13. 04. 2026
AUTHOR: Linda Kalcher, Anne-Sophie Cerisola and Norbert Gorißen
The geopolitical context for climate diplomacy keeps evolving rapidly, with the war in the Middle East being only the latest example of a more fragmented and uncertain global environment. At the same time, the European Union (EU) is redefining its international position, including its geoeconomic interests, amid aid budget cuts, rising fossil fuel prices and strains in traditional alliances.
Against this backdrop, the UN Climate Change Conference of the Parties (COP) remains one of the few truly global forums for multilateral cooperation. The tasks ahead, however, are significant, and progress will depend on strengthening cooperation, building confidence in the feasibility of climate action, and rebuilding trust among partners.
The EU can show the way. It has decided to engage in a reset of its climate diplomacy to: re-engage with old and new partners on the basis of mutually beneficial partnerships based on shared economic and political interests, trust and predictability; preserve an efficient multilateralism based on the respect of international law and cooperation.
Core objectives
- The EU further strengthens its economic cooperation and partnerships to ensure more countries can benefit from the growing global clean transformation.
- The EU develops a multi-year climate finance strategy ensuring that European public and private finance supports global transformation investments in a strategic and impactful way.
- The EU actively contributes to the effective implementation of the energy transition goals agreed at COP28 in Dubai, aiming to have coal and oil demand peak and begin to decline by 2030, and to ensure universal access to energy (SDG7) is within reach.
- The EU preserves the COP as a 'big tent' space for advancing effective climate action in a collaborative, highly visible way with a clear focus on the political arc for the second global stocktake (2028-2030) and implementation.
- The EU can already now start preparing for COP33 in 2028, when the second Global Stocktake (GST2) could result in a new set of goals that are based on the latest science and inform the next round of NDCs.
Priorities for COP31
COP31 will be held in Antalya, Türkiye, from 9 to 20 November 2026, and Australia will support the preparation of the negotiations. Whilst a few topics on negotiations need to be advanced, no major political outcome is expected for this year as Parties will mostly negotiate the operationalisation of ongoing processes.

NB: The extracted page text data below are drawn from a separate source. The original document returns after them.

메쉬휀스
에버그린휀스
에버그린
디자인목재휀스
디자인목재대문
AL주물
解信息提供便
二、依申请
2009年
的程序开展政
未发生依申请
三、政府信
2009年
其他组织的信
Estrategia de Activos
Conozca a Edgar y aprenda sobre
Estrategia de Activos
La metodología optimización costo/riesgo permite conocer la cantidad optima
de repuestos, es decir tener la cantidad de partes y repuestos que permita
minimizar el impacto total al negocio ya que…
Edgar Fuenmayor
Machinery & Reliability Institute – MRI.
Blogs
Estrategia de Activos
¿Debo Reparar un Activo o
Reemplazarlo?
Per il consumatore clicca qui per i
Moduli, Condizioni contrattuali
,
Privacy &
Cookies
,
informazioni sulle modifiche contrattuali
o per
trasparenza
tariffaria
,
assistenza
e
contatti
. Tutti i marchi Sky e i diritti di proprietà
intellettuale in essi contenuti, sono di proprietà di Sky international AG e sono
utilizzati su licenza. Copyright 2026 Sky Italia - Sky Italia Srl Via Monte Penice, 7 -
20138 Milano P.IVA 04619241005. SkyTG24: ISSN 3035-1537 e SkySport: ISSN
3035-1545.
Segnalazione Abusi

With key goals, such as global access to energy, tripling renewable energy or doubling energy efficiency currently off track, an emphasis can be put on how the voluntary initiatives featured in the non-negotiation space (the “Action Agenda”) can deliver significant and concrete results on these goals by 2030. This COP can thus focus on solidarity and cooperation on the just, equitable and orderly energy transition.